In the past six months Luck-One has made more of an imprint on Portland hiphop than some emcees accomplish in a decade. Exploding as he has—by winning multiple rap competitions on Cool Nutz's 107.5 Northwest Breakout Show and cutting a brand-new album—one has to wonder, where has this guy been hiding? The simple, and sad, answer: in prison. Released this past July from jail after a six-year bid for second-degree robbery, Luck-One (Hanif Collins) has set out to make up for lost time.
"Growing up I always listened to rap. Eventually I started writing just because I had some feelings to get out," says Collins. "People started telling me that I was good at it and I didn't really believe them." Despite his initial lack of belief in the viability of a hiphop career, Collins kept the pen to the page and entered numerous battles in Portland before his prison stint. "I didn't really lose that many times," he says. "I started to feel like rhyming was the only thing that I was really great at doing."

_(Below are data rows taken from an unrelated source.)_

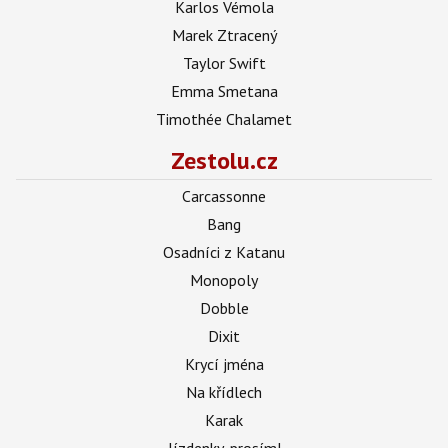
Karlos Vémola
Marek Ztracený
Taylor Swift
Emma Smetana
Timothée Chalamet
Zestolu.cz
Carcassonne
Bang
Osadníci z Katanu
Monopoly
Dobble
Dixit
Krycí jména
Na křídlech
Karak
Jízdenky, prosím!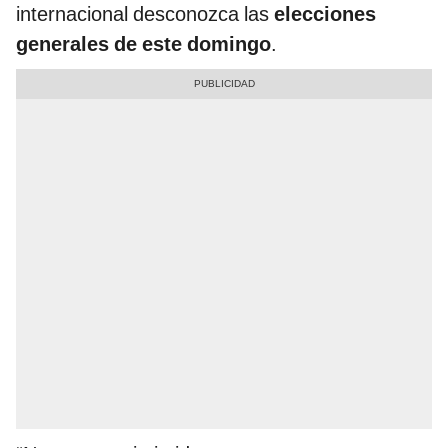
internacional desconozca las
elecciones
generales de este domingo
.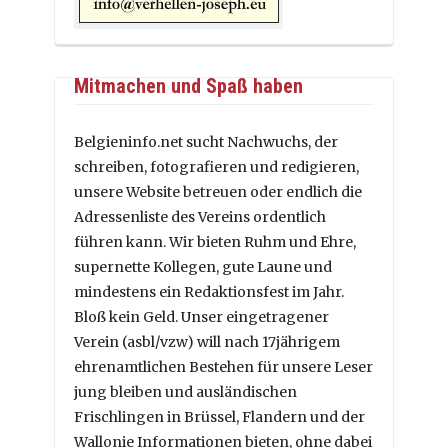
Mitmachen und Spaß haben
Belgieninfo.net sucht Nachwuchs, der
schreiben, fotografieren und redigieren,
unsere Website betreuen oder endlich die
Adressenliste des Vereins ordentlich
führen kann. Wir bieten Ruhm und Ehre,
supernette Kollegen, gute Laune und
mindestens ein Redaktionsfest im Jahr.
Bloß kein Geld. Unser eingetragener
Verein (asbl/vzw) will nach 17jährigem
ehrenamtlichen Bestehen für unsere Leser
jung bleiben und ausländischen
Frischlingen in Brüssel, Flandern und der
Wallonie Informationen bieten, ohne dabei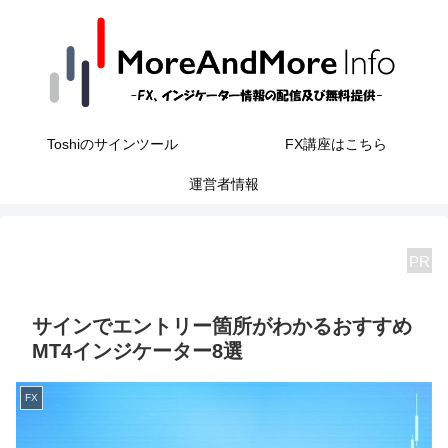
Toshiのサインツール
FX講座はこちら
運営者情報
PR
サインでエントリー箇所がわかるおすすめ
MT4インジケーター8選
FX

After his release—Collins describes incarceration as having sapped him of his creativity—he reentered the world of hiphop he had missed so badly. He met local beat producer and musician Dekk through a mutual friend, and the two started work on an EP, Beautiful Music. The album is an attempt at bridging the gaping divide in Portland hiphop between "backpackers" and "gangsters," two labels that are as carelessly applied as they are under-analyzed. Beautiful Music is a solid effort musically, containing beats from a variety of sonic styles that should appeal to a wide swath of hiphop fans, but the real standout on the album is Collins' lyricism. No other emcee in Portland is coming as hard on tracks as Luck-One right now; his polysyllabic flow can best be compared to Nas—in his Illmatic heyday—and Collins' voice and delivery are further assets to his unique style.

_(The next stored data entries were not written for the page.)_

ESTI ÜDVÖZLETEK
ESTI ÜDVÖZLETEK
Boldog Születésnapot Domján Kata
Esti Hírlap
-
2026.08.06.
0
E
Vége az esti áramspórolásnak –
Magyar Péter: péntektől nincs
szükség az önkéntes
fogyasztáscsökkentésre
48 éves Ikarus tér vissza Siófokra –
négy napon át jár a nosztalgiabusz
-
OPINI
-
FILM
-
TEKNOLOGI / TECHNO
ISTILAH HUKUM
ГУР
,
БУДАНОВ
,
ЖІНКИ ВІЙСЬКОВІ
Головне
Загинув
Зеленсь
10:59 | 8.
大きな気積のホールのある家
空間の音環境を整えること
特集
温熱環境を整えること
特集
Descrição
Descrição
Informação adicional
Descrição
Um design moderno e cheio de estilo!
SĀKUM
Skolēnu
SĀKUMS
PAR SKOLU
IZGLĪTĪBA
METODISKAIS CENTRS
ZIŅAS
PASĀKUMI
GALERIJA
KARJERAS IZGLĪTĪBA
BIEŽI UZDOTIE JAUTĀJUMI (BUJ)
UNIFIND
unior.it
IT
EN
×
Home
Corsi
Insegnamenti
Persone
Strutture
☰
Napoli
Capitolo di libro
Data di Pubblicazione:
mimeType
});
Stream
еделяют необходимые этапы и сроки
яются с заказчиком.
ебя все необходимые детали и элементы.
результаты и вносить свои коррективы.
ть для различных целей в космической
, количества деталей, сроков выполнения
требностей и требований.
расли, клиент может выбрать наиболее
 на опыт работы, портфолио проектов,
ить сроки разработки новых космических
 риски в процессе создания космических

Speaking to Collins, one gets a picture of a complex and interesting person, which also comes through in his music. The dichotomy of the Portland hiphop scene is something he seeks to help smooth over, and perhaps he is the most capable emcee to do so, given that such polarization is present in his own character. Stand up and take notice, Portland hiphop fans: Luck-One is here to make some noise.